NOMBRES NOMBRANTS ET NOMBRES NOMBRÉS


213. — À nos yeux, c’est une fausse psychologie de l’intelligence, celle qui suppose un monde sensible de qualités, tout fait et tout donné, indépendamment de l’activité inhérente à l’exercice de la vie spirituelle. Or cette fausse psychologie de l’intelligence n’altère pas seulement la théorie de la perception : elle a sa contre-partie dans la théorie de la science. Elle conduit en effet à imaginer, corrélativement au monde sensible des qualités, un monde intelligible de la quantité ; d’où naîtra la difficulté inextricable de décider lequel de ces deux mondes existe véritablement et comment un rapport s’établit entre eux.

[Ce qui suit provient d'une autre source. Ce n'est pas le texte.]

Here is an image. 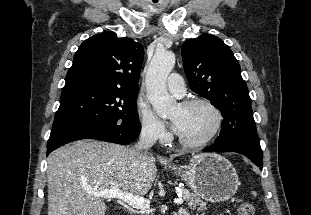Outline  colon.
Wrapping results in <instances>:
<instances>
[{
    "label": "colon",
    "instance_id": "colon-1",
    "mask_svg": "<svg viewBox=\"0 0 311 215\" xmlns=\"http://www.w3.org/2000/svg\"><path fill=\"white\" fill-rule=\"evenodd\" d=\"M237 215H255V209L251 202L240 201L236 206Z\"/></svg>",
    "mask_w": 311,
    "mask_h": 215
}]
</instances>
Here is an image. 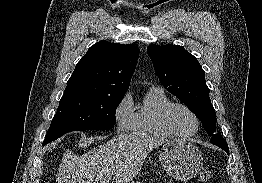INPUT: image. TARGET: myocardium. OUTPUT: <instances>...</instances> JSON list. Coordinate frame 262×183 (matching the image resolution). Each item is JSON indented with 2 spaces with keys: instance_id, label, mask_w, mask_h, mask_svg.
Instances as JSON below:
<instances>
[{
  "instance_id": "1",
  "label": "myocardium",
  "mask_w": 262,
  "mask_h": 183,
  "mask_svg": "<svg viewBox=\"0 0 262 183\" xmlns=\"http://www.w3.org/2000/svg\"><path fill=\"white\" fill-rule=\"evenodd\" d=\"M175 108H183L193 116L196 122V128L193 132L184 134V133H179L173 129V127L170 124V115ZM160 124L162 129L168 135L181 139L191 138L195 136L199 132L201 127V121L197 113L187 104L180 103V102H171L168 106L165 107V109L162 111L160 116Z\"/></svg>"
}]
</instances>
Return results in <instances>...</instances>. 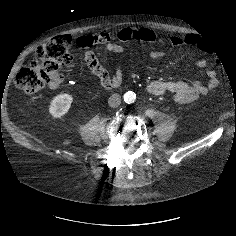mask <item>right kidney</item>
Returning <instances> with one entry per match:
<instances>
[{
    "instance_id": "ca27d5eb",
    "label": "right kidney",
    "mask_w": 236,
    "mask_h": 236,
    "mask_svg": "<svg viewBox=\"0 0 236 236\" xmlns=\"http://www.w3.org/2000/svg\"><path fill=\"white\" fill-rule=\"evenodd\" d=\"M73 102V98L70 94L64 93L56 95L50 103L49 113L54 118H60L65 115Z\"/></svg>"
}]
</instances>
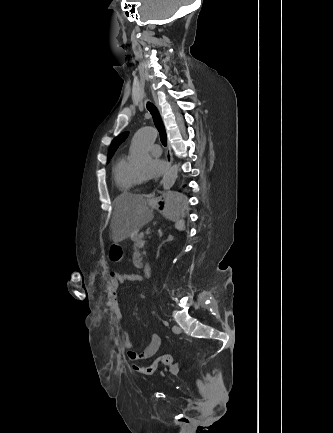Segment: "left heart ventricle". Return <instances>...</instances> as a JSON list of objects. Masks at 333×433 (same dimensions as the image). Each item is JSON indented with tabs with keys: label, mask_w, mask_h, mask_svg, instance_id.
<instances>
[{
	"label": "left heart ventricle",
	"mask_w": 333,
	"mask_h": 433,
	"mask_svg": "<svg viewBox=\"0 0 333 433\" xmlns=\"http://www.w3.org/2000/svg\"><path fill=\"white\" fill-rule=\"evenodd\" d=\"M150 156V155H149ZM146 168V164H141V165H137L135 166V170L143 177V172Z\"/></svg>",
	"instance_id": "b2bd125f"
}]
</instances>
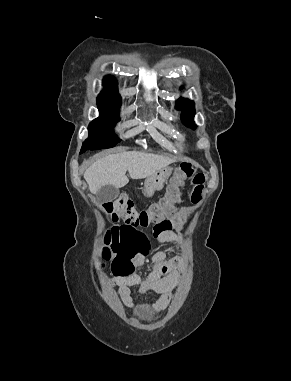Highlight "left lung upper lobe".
<instances>
[{
    "instance_id": "1",
    "label": "left lung upper lobe",
    "mask_w": 291,
    "mask_h": 381,
    "mask_svg": "<svg viewBox=\"0 0 291 381\" xmlns=\"http://www.w3.org/2000/svg\"><path fill=\"white\" fill-rule=\"evenodd\" d=\"M176 109L182 110L181 119L188 127H195V122L193 121L195 115V107L193 101L181 98L176 104Z\"/></svg>"
}]
</instances>
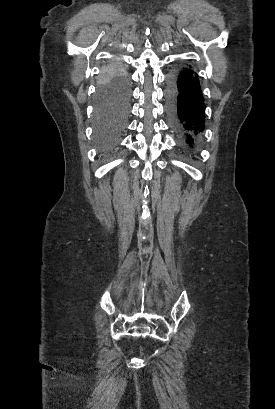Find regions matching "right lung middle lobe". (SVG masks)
I'll return each mask as SVG.
<instances>
[{"instance_id":"1","label":"right lung middle lobe","mask_w":275,"mask_h":409,"mask_svg":"<svg viewBox=\"0 0 275 409\" xmlns=\"http://www.w3.org/2000/svg\"><path fill=\"white\" fill-rule=\"evenodd\" d=\"M95 139L102 153L108 155L126 129L129 115V76L116 61L102 70L97 86Z\"/></svg>"}]
</instances>
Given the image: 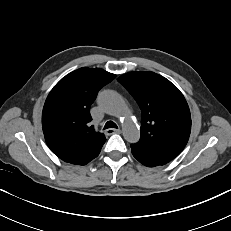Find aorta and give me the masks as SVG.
I'll return each mask as SVG.
<instances>
[{
    "label": "aorta",
    "instance_id": "762f6f07",
    "mask_svg": "<svg viewBox=\"0 0 231 231\" xmlns=\"http://www.w3.org/2000/svg\"><path fill=\"white\" fill-rule=\"evenodd\" d=\"M97 102L106 113L124 118L122 132L126 141L136 143L139 140L140 130L131 119H128L127 105L118 93L111 90L103 91L99 94Z\"/></svg>",
    "mask_w": 231,
    "mask_h": 231
}]
</instances>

Si la pensée moderne n’a pas réussi dès l’abord à se débarrasser de cette difficulté, peut-être faut-il en accuser l’incertitude radicale qui pesait sur la mathématique universelle de Descartes. Cette mathématique se présente, en effet, sous deux aspects, suivant que l’on considère l’intellectualisation de la géométrie par l’algèbre, ou la spatialisation de la physique par la géométrie, Dans le premier cas la science est faite d’actes spirituels, de jugements, qui se démontrent à eux-mêmes leur vérité par l’ordre de leur enchaînement, L’objet de la géométrie n’est pas donné ; il se constitue par le mouvement, et ce mouvement n’est lui-même que le symbole, l’extériorisation sensible, de l’activité intellectuelle. La vie interne d’une équation se reflète exactement dans le tracé de la courbe. Or, dans la cosmologie, Descartes ne fait jamais appel à cette étendue spiritualisée de l’algèbre, qui sera l’étendue intelligible de Malebranche et de Spinoza. L’espace, ce sont désormais les trois dimensions qui sont fournies grâce à l’imagination et par lesquelles se définit la matière ; ces trois dimensions se composent avec la dimension temporelle, pour constituer le mouvement ; et par mouvement il ne s’agit plus d’entendre un processus traduisant au dehors la continuité de l’acte intellectuel : c’est le produit de la masse et de la vitesse, en quoi consiste la donnée irréductible de l’univers, le caractère de l’objet par opposition au sujet.